START Exercise data
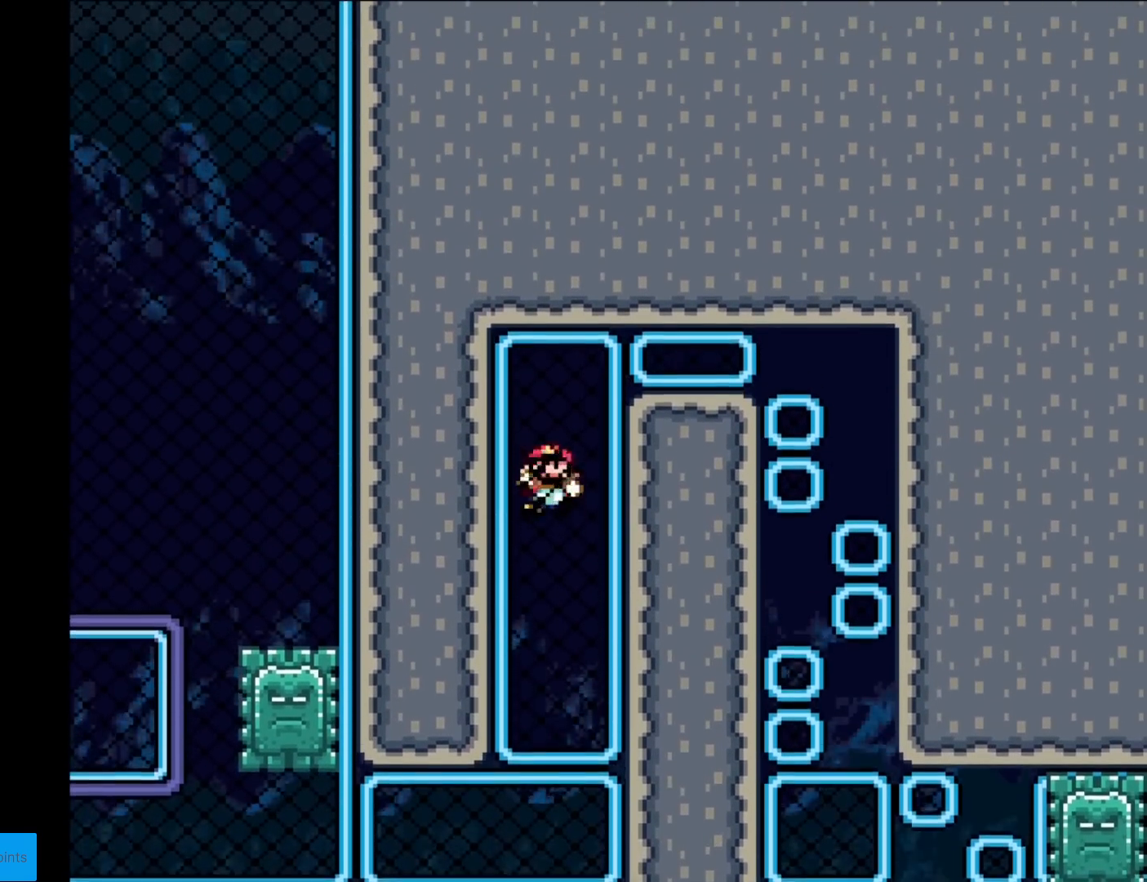
{"buttons": ["Y", "DPAD_UP", "DPAD_RIGHT"], "events": [[250, "DPAD_RIGHT", "down"]]}
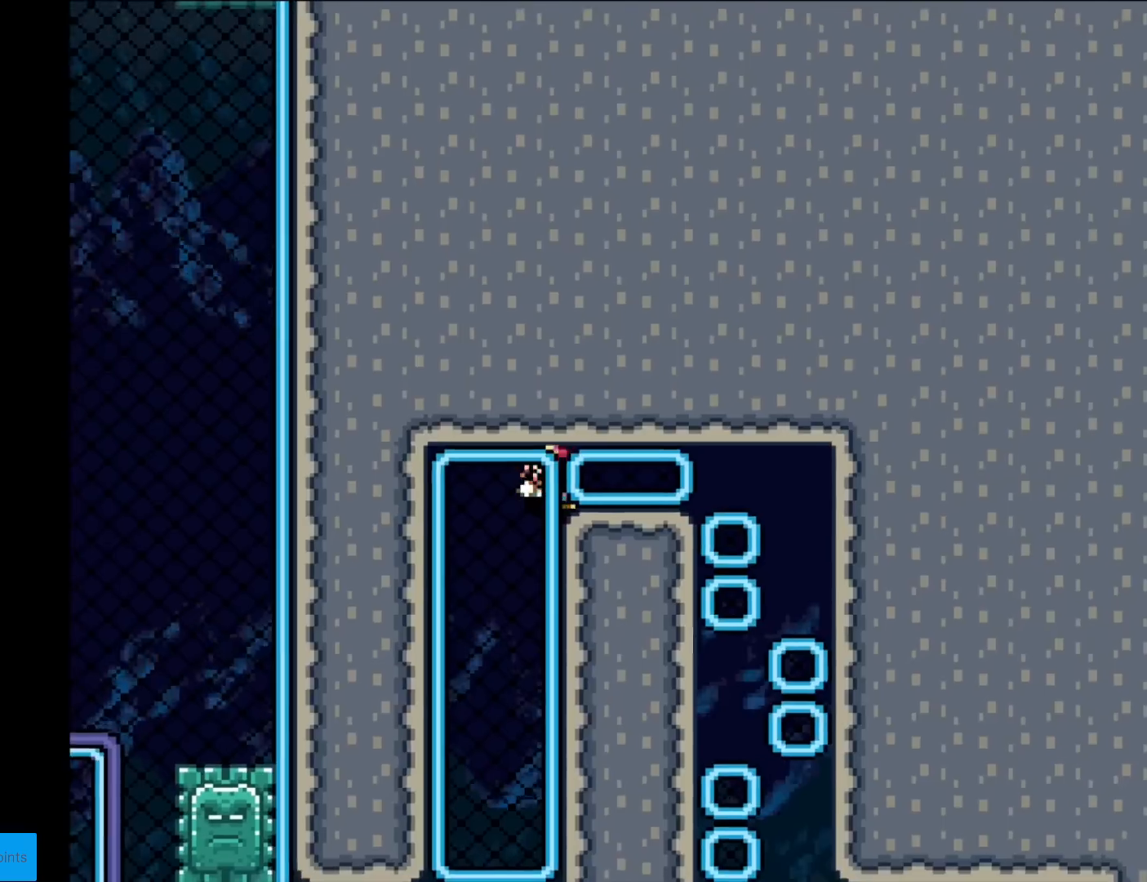
{"buttons": ["Y", "DPAD_DOWN"], "events": [[216, "DPAD_UP", "up"], [300, "DPAD_RIGHT", "up"], [483, "DPAD_DOWN", "down"]]}
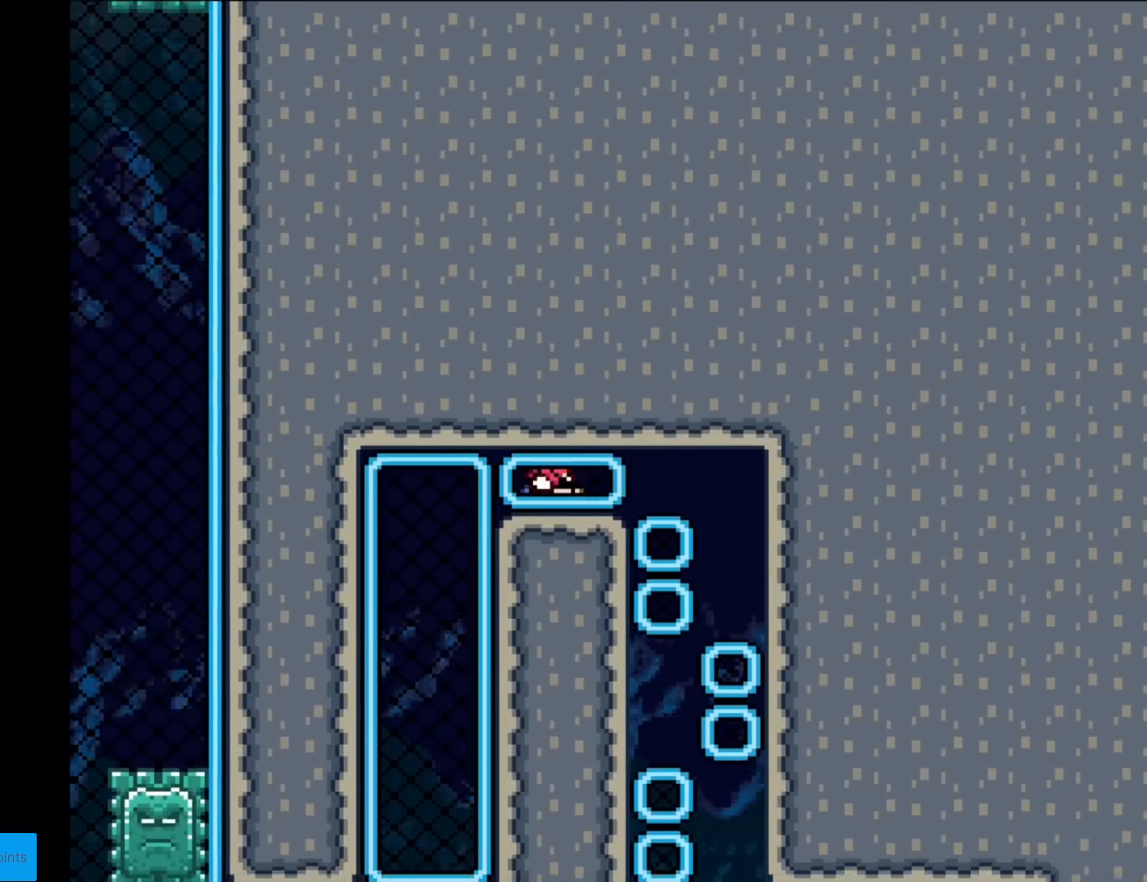
{"buttons": ["Y"], "events": [[267, "DPAD_DOWN", "up"], [367, "DPAD_RIGHT", "down"], [501, "DPAD_RIGHT", "up"]]}
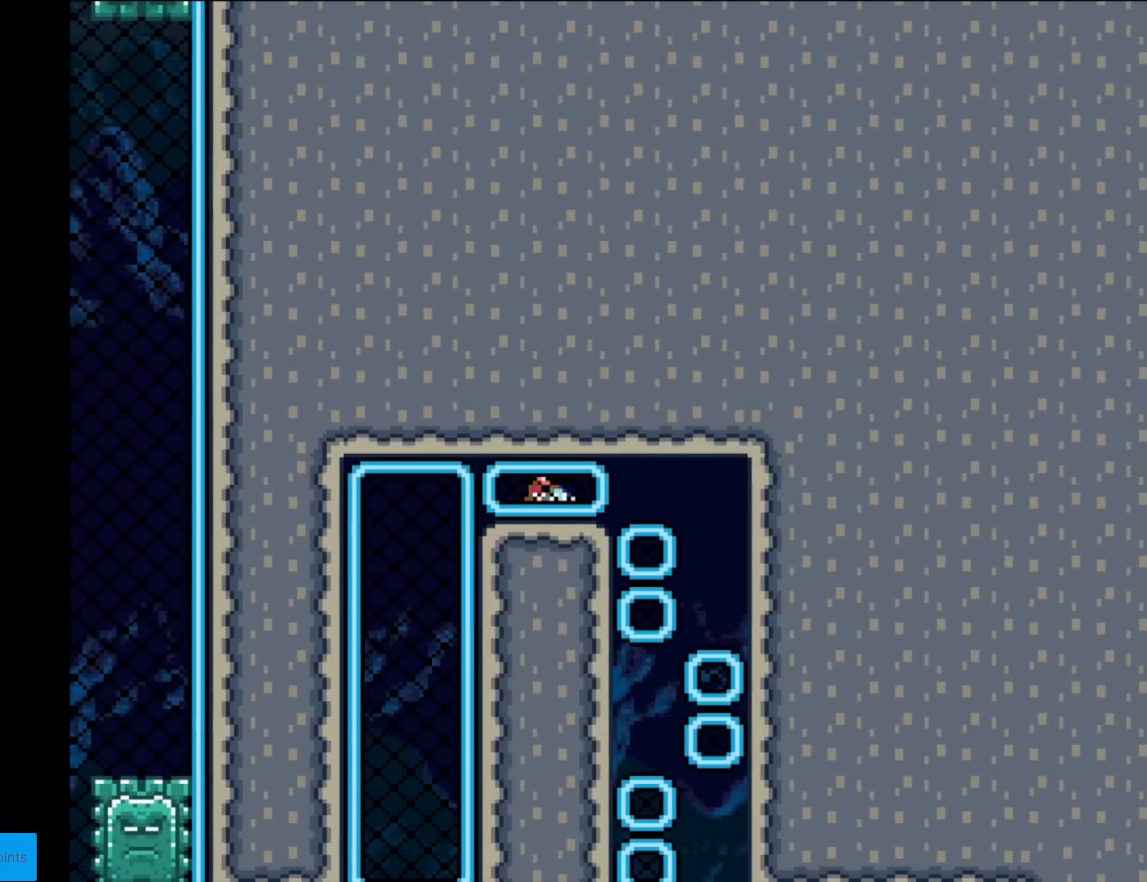
{"buttons": ["Y", "DPAD_RIGHT"], "events": [[450, "DPAD_RIGHT", "down"]]}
END Exercise data
## [Required action]
Pictures in the data above should not be copied; transcribe everything else exactly.

## [Solved exercise]
{"buttons": ["Y", "DPAD_UP", "DPAD_RIGHT"], "events": [[250, "DPAD_RIGHT", "down"]]}
{"buttons": ["Y", "DPAD_DOWN"], "events": [[216, "DPAD_UP", "up"], [300, "DPAD_RIGHT", "up"], [483, "DPAD_DOWN", "down"]]}
{"buttons": ["Y"], "events": [[267, "DPAD_DOWN", "up"], [367, "DPAD_RIGHT", "down"], [501, "DPAD_RIGHT", "up"]]}
{"buttons": ["Y", "DPAD_RIGHT"], "events": [[450, "DPAD_RIGHT", "down"]]}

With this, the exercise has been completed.